Otro modo freudiano de decir el duelo es nombrarlo como un gran enigma, un enigma no es un simple acertijo, sino una figura que tiene una historia desde la Antigüedad en Occidente; en un artículo precioso, Thomas de Quincey lee Edipo rey de Sófocles, dice que es un escrito impecable, excepto en un lugar que no está a la altura del texto en general, y se refiere a ese pasaje sospechoso en que la Esfinge se satisfizo demasiado rápido con la respuesta de Edipo, quien, además, cantó victoria antes de tiempo. La Esfinge lo arrastraría consigo hacia el horror un tiempo después, porque se había tratado de una simple respuesta ante lo indescifrable. El enigma tiene un largo recorrido en la filosofía de Occidente, que merece un estudio. Sintéticamente podemos decir que el duelo es un gran enigma, admite múltiples respuestas pero la pérdida cuya cualidad es la de ser irreversible no tiene solución.
¿Por qué una persona que uno ama, para separarse, tiene que pasar por un momento de enojo?

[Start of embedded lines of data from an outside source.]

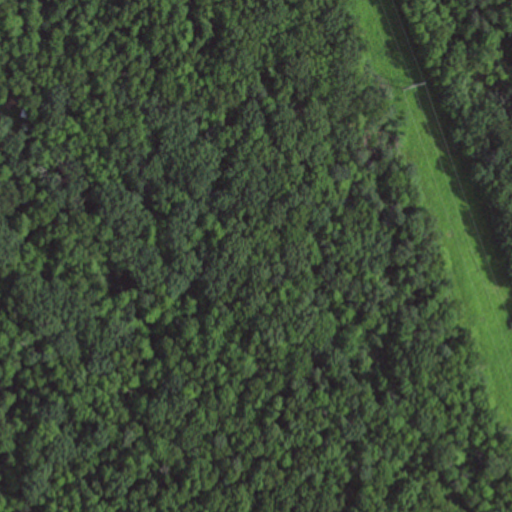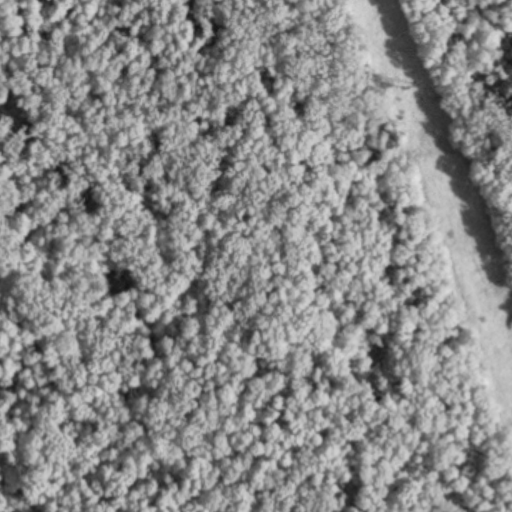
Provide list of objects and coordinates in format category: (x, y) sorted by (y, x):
power tower: (406, 84)
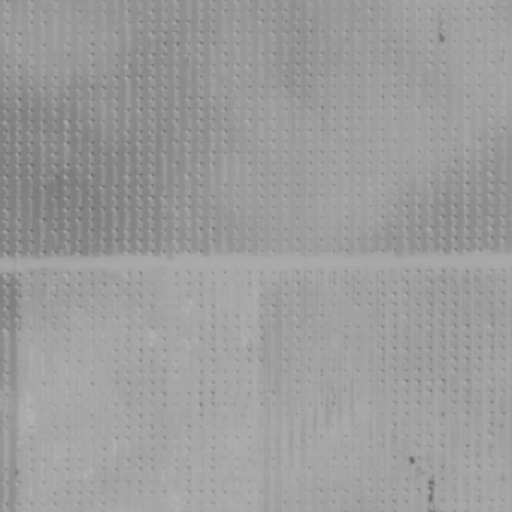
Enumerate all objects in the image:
crop: (256, 256)
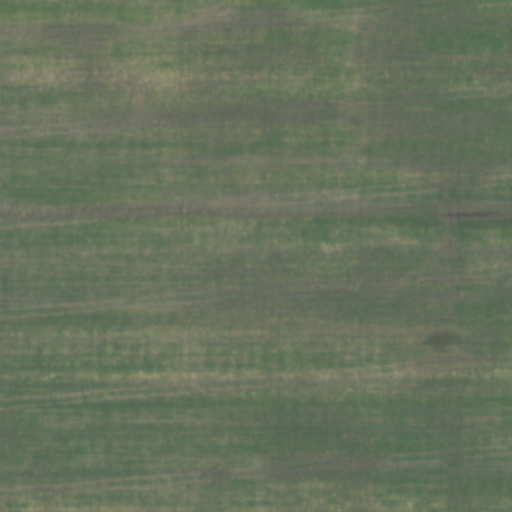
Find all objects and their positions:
crop: (255, 255)
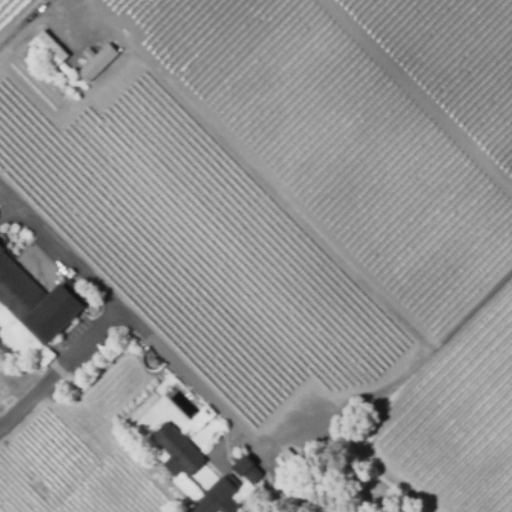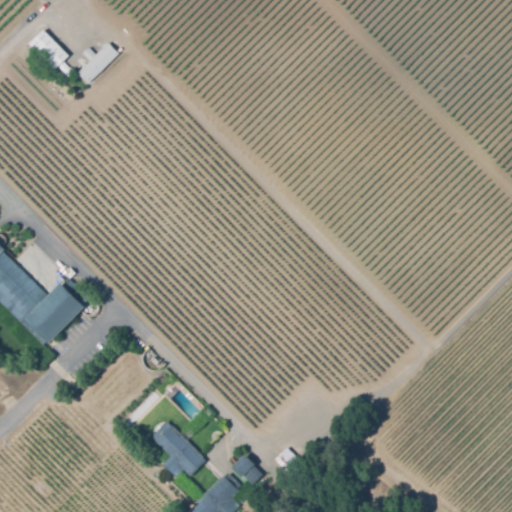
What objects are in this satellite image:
road: (27, 27)
building: (46, 49)
building: (49, 49)
building: (97, 60)
building: (94, 61)
building: (38, 300)
building: (34, 302)
road: (52, 373)
building: (175, 451)
building: (178, 451)
building: (290, 462)
building: (246, 468)
building: (245, 470)
building: (217, 497)
building: (218, 497)
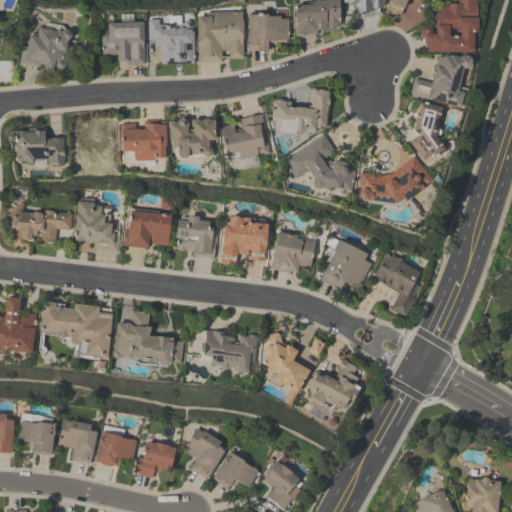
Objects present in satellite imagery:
building: (367, 7)
building: (316, 18)
building: (266, 31)
building: (200, 39)
building: (123, 43)
building: (46, 50)
building: (441, 68)
road: (224, 86)
building: (304, 114)
building: (191, 139)
building: (142, 143)
building: (245, 143)
building: (37, 151)
building: (321, 167)
building: (392, 185)
road: (485, 200)
building: (37, 226)
building: (94, 226)
building: (147, 229)
building: (195, 237)
building: (244, 240)
building: (291, 255)
building: (345, 267)
building: (399, 283)
road: (167, 286)
road: (439, 323)
road: (347, 324)
building: (15, 328)
building: (79, 328)
road: (395, 339)
building: (144, 344)
building: (229, 353)
road: (385, 357)
traffic signals: (420, 363)
building: (283, 367)
building: (335, 387)
road: (459, 387)
road: (398, 403)
road: (505, 416)
building: (6, 433)
building: (37, 434)
building: (78, 441)
building: (114, 448)
building: (204, 452)
building: (154, 459)
building: (235, 473)
road: (356, 477)
building: (281, 484)
road: (93, 492)
building: (481, 495)
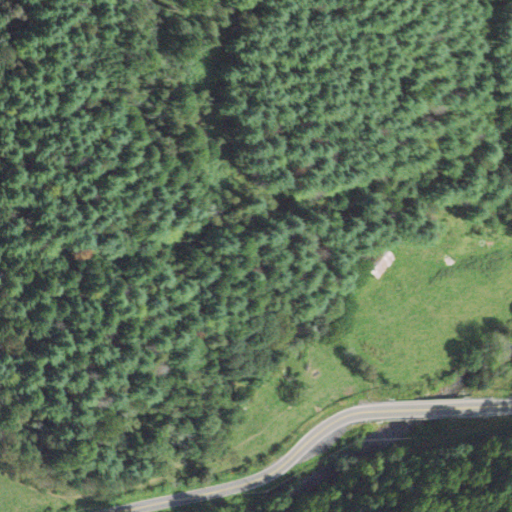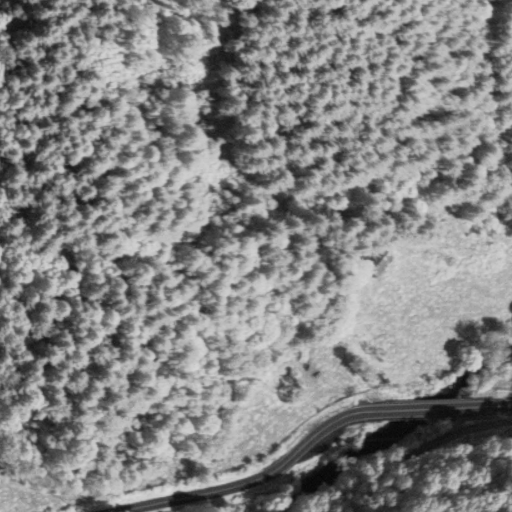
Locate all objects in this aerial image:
building: (372, 262)
building: (309, 346)
road: (315, 445)
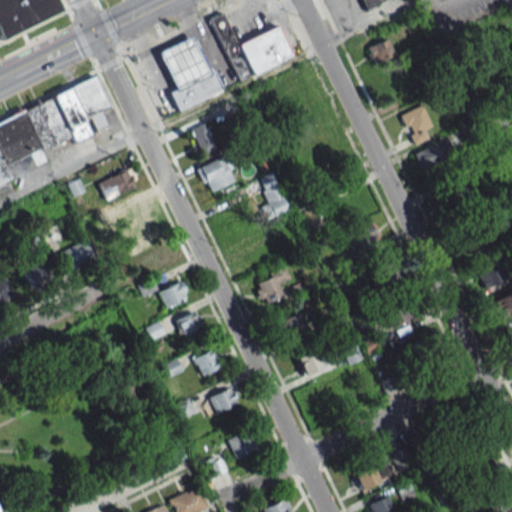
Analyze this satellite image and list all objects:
building: (369, 4)
building: (24, 13)
road: (88, 16)
road: (130, 16)
road: (79, 32)
traffic signals: (96, 33)
building: (247, 48)
building: (379, 51)
road: (50, 55)
building: (183, 62)
building: (185, 72)
road: (3, 79)
building: (394, 87)
building: (194, 90)
building: (285, 92)
building: (414, 121)
building: (498, 121)
building: (50, 122)
road: (160, 124)
building: (199, 137)
building: (429, 154)
building: (313, 169)
building: (212, 174)
building: (113, 183)
building: (460, 192)
building: (267, 198)
building: (131, 213)
building: (313, 216)
road: (405, 220)
building: (360, 236)
building: (469, 240)
building: (73, 254)
road: (208, 273)
building: (486, 273)
building: (32, 274)
building: (384, 275)
building: (269, 285)
building: (144, 287)
building: (4, 290)
building: (170, 293)
building: (503, 304)
building: (393, 311)
road: (51, 312)
building: (186, 322)
building: (288, 326)
building: (368, 343)
building: (405, 348)
building: (349, 353)
building: (307, 360)
building: (204, 361)
building: (9, 373)
road: (64, 391)
building: (221, 399)
building: (181, 408)
road: (364, 426)
building: (242, 443)
building: (471, 465)
building: (210, 466)
building: (369, 473)
road: (127, 484)
building: (185, 501)
building: (493, 501)
building: (378, 505)
building: (275, 506)
building: (155, 509)
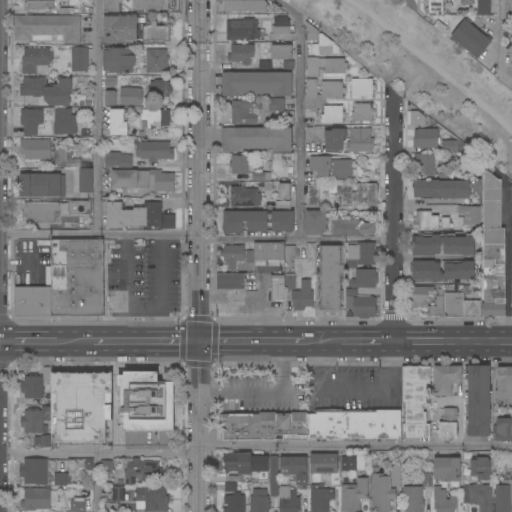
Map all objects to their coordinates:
building: (465, 2)
building: (466, 2)
building: (508, 2)
building: (39, 4)
building: (111, 5)
building: (151, 5)
building: (151, 5)
building: (110, 6)
building: (244, 6)
building: (245, 6)
building: (434, 6)
building: (483, 6)
building: (433, 7)
building: (280, 25)
building: (281, 25)
building: (47, 27)
building: (47, 27)
building: (120, 28)
building: (119, 29)
building: (242, 29)
building: (241, 30)
building: (310, 32)
building: (156, 33)
building: (154, 34)
building: (469, 39)
building: (470, 39)
road: (502, 44)
building: (324, 46)
building: (325, 47)
building: (280, 51)
building: (281, 51)
building: (240, 53)
building: (241, 54)
building: (78, 59)
building: (79, 59)
building: (36, 60)
building: (117, 60)
building: (35, 61)
building: (117, 61)
building: (155, 61)
building: (156, 61)
building: (325, 65)
building: (333, 65)
road: (431, 65)
building: (313, 66)
railway: (425, 66)
park: (421, 69)
building: (255, 83)
building: (256, 83)
building: (361, 87)
building: (361, 87)
building: (34, 88)
building: (159, 88)
building: (160, 89)
building: (331, 89)
building: (47, 90)
building: (321, 93)
building: (311, 94)
building: (130, 96)
building: (130, 96)
building: (109, 98)
building: (109, 98)
building: (277, 104)
building: (245, 110)
building: (241, 111)
building: (361, 111)
building: (362, 112)
road: (298, 113)
building: (331, 114)
building: (332, 115)
road: (98, 117)
building: (153, 118)
building: (155, 118)
building: (416, 119)
building: (417, 119)
building: (30, 120)
building: (30, 121)
building: (63, 121)
building: (118, 121)
building: (64, 122)
building: (117, 123)
building: (256, 138)
building: (425, 138)
building: (425, 138)
building: (256, 139)
building: (333, 139)
building: (334, 139)
building: (359, 139)
building: (359, 140)
building: (449, 146)
building: (449, 146)
building: (35, 149)
building: (36, 149)
building: (152, 150)
building: (154, 151)
building: (66, 158)
building: (115, 160)
building: (118, 160)
building: (423, 163)
building: (238, 164)
building: (238, 164)
building: (424, 164)
building: (330, 166)
building: (331, 167)
building: (261, 176)
building: (143, 179)
building: (143, 179)
building: (84, 180)
building: (85, 180)
building: (40, 185)
building: (42, 185)
building: (446, 188)
building: (440, 189)
building: (283, 190)
building: (312, 193)
building: (283, 195)
building: (312, 195)
building: (355, 195)
building: (356, 195)
building: (243, 196)
building: (244, 196)
building: (78, 207)
building: (79, 207)
building: (43, 210)
building: (41, 211)
building: (469, 215)
building: (470, 215)
building: (136, 216)
building: (138, 216)
building: (424, 220)
building: (425, 220)
building: (243, 221)
building: (257, 221)
building: (282, 221)
building: (314, 222)
building: (315, 222)
road: (393, 222)
building: (350, 227)
building: (352, 227)
road: (98, 234)
road: (295, 239)
building: (441, 244)
building: (442, 245)
building: (492, 249)
building: (511, 250)
building: (269, 251)
building: (272, 251)
building: (289, 252)
building: (361, 253)
building: (232, 255)
building: (232, 255)
road: (198, 256)
building: (482, 261)
building: (362, 265)
building: (442, 270)
building: (442, 270)
building: (76, 276)
building: (329, 277)
building: (329, 278)
building: (362, 279)
building: (229, 281)
building: (231, 281)
building: (66, 282)
building: (289, 282)
building: (289, 283)
building: (276, 287)
building: (277, 288)
building: (302, 296)
building: (302, 296)
building: (418, 296)
building: (419, 297)
building: (32, 302)
building: (359, 304)
building: (453, 304)
building: (437, 305)
building: (363, 307)
building: (471, 308)
road: (144, 309)
road: (452, 341)
road: (98, 342)
traffic signals: (198, 342)
road: (239, 342)
road: (336, 342)
road: (281, 367)
building: (445, 379)
building: (446, 380)
building: (31, 387)
building: (31, 387)
building: (503, 387)
building: (503, 388)
parking lot: (312, 391)
road: (319, 392)
building: (415, 400)
building: (478, 400)
building: (478, 401)
building: (415, 402)
building: (145, 403)
building: (145, 403)
building: (82, 404)
building: (80, 405)
building: (35, 420)
building: (35, 421)
building: (355, 424)
building: (448, 424)
building: (263, 425)
building: (353, 425)
building: (262, 426)
building: (502, 429)
building: (446, 430)
building: (503, 430)
building: (41, 440)
building: (41, 441)
road: (355, 446)
road: (98, 452)
building: (323, 462)
building: (244, 463)
building: (323, 463)
building: (347, 463)
building: (348, 463)
building: (247, 465)
building: (106, 467)
building: (480, 467)
building: (294, 468)
building: (479, 468)
building: (141, 469)
building: (295, 469)
building: (445, 469)
building: (141, 470)
building: (447, 470)
building: (33, 471)
building: (33, 471)
building: (273, 476)
building: (394, 476)
building: (61, 478)
building: (60, 479)
building: (426, 480)
road: (96, 482)
building: (229, 487)
building: (229, 487)
building: (383, 491)
building: (117, 493)
building: (118, 493)
building: (381, 493)
building: (416, 494)
building: (353, 495)
building: (354, 495)
building: (503, 495)
building: (478, 496)
building: (479, 496)
building: (502, 497)
building: (35, 498)
building: (320, 498)
building: (35, 499)
building: (150, 499)
building: (153, 499)
building: (320, 499)
building: (412, 499)
building: (258, 500)
building: (287, 500)
building: (288, 500)
building: (259, 501)
building: (442, 501)
building: (442, 501)
building: (233, 503)
building: (234, 503)
building: (76, 506)
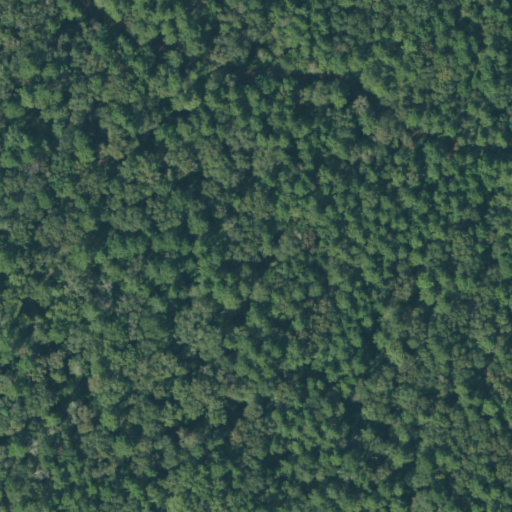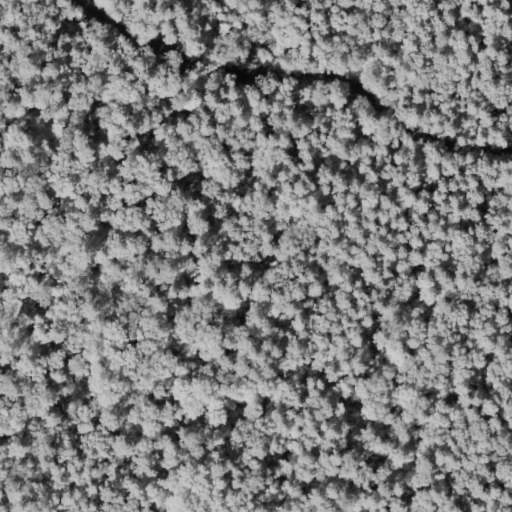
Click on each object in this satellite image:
road: (296, 73)
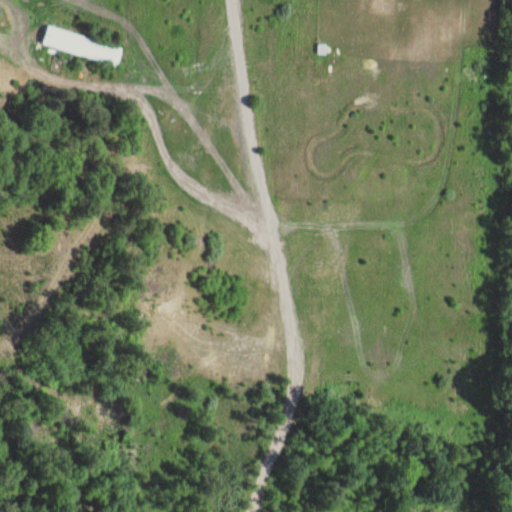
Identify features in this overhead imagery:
building: (83, 46)
road: (151, 119)
road: (280, 257)
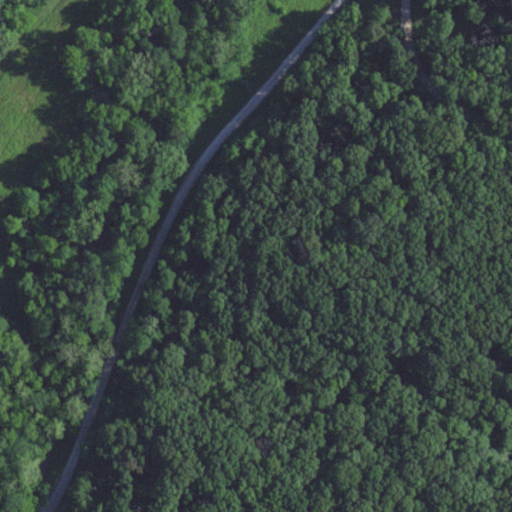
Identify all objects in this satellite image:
road: (419, 95)
road: (159, 236)
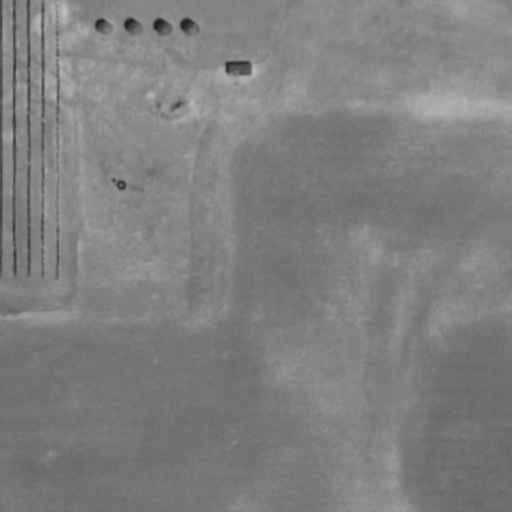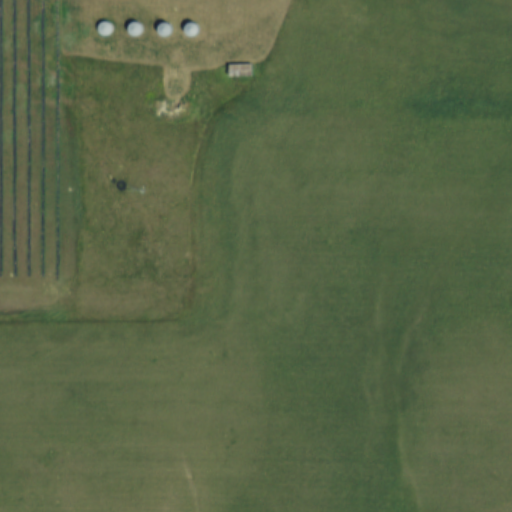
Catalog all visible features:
building: (135, 28)
building: (193, 28)
building: (242, 69)
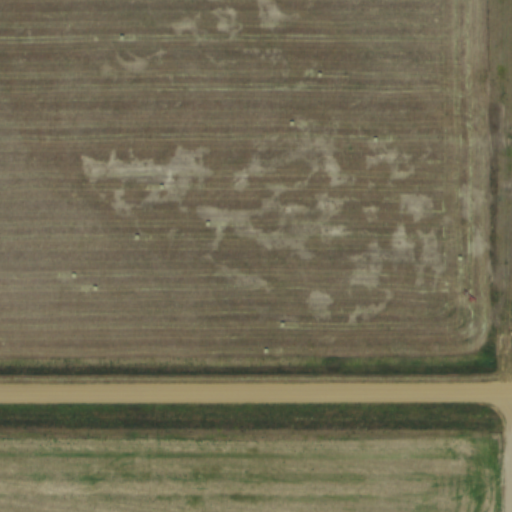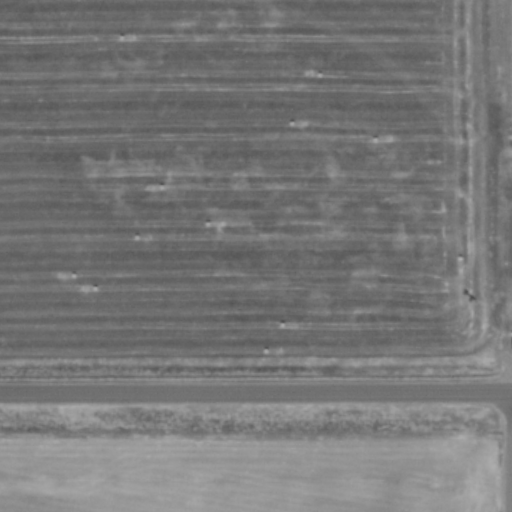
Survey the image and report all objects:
road: (256, 393)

No lo sé, pero ¿por qué no? Las separaciones -de toda índole- son momentos en que suelen desatarse pasiones y aturdimientos que se intercalan con culpas, dudas y temores. Las ambigüedades que nos habitan son inaccesibles.
¿Para que haya deseo tiene que haber duelo? ¿Y viceversa?
Que haya duelo permite al deudo volver a la vida, hay algunas figuras de la cultura que nos permiten capturar aunque más no sea a grandes trazos lo difícil que es pasar por el impacto de algunas pérdidas. Un pasaje del mito de Orfeo relata una metáfora elocuente, cuando una serpiente muerde a su amada Eurídice, él no puede soportar ni admitir su muerte. Lo que continúa es el relato de un duelo: cree que puede recuperarla, que aún puede hacer algo para salvarla, enloquecido emprende tremendas peripecias y va al inframundo a buscarla. El duelo, ese comercio con el inframundo, esa caída en la oscuridad insoportable. Hades le dice que puede recuperarla pero que en el camino de regreso no debe mirar hacia atrás. Y cuando está a punto de llegar al mundo, él no escucha los pasos de ella y hace lo que no tenía que hacer, pero a su vez lo que no podía dejar de hacer, gira el rostro y ve que ella, una imagen incorpórea, se esfuma, ya no volvería con él. Desesperado vuelve al mundo con su amada perdida para siempre. Registrar de algún modo una pérdida duele, pero no registrarla puede dejarnos viviendo en el inframundo. Entonces, sí, para que eso que llamamos deseo en psicoanálisis vuelva a articularse, y nos conectemos con la vida aunque sea de un modo incómodo –el deseo y la integridad se excluyen- es necesario que haya duelo, sin viceversa.